Exercise ->
Put the stretch of the records from the line containing "Quạt điện dân dụng" through the line containing "Tin tức công ty" into a Markdown table with the columns Row and Line, numbering each row and leaving out blank lines.

Input ->

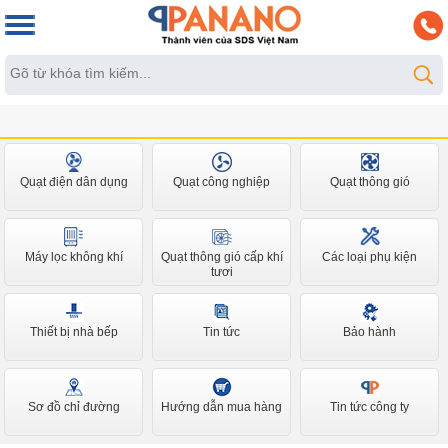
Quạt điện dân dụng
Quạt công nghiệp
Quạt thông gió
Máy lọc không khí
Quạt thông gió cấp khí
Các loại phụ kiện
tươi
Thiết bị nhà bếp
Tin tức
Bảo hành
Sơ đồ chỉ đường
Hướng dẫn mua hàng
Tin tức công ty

* * *

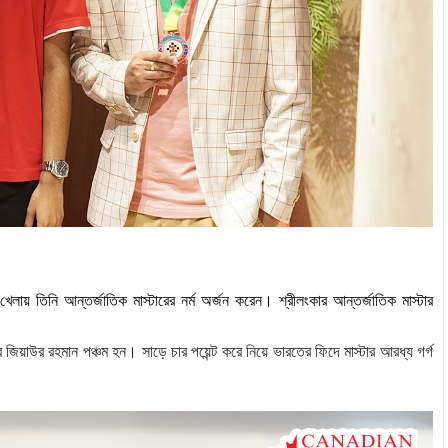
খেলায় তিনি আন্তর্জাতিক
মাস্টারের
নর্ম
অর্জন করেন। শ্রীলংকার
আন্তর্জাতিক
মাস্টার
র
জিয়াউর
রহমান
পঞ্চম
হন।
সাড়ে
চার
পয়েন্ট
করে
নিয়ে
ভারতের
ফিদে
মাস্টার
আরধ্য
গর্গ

Response for this exercise ->
| Row | Line |
|---|---|
| 1 | Quạt điện dân dụng |
| 2 | Quạt công nghiệp |
| 3 | Quạt thông gió |
| 4 | Máy lọc không khí |
| 5 | Quạt thông gió cấp khí |
| 6 | Các loại phụ kiện |
| 7 | tươi |
| 8 | Thiết bị nhà bếp |
| 9 | Tin tức |
| 10 | Bảo hành |
| 11 | Sơ đồ chỉ đường |
| 12 | Hướng dẫn mua hàng |
| 13 | Tin tức công ty |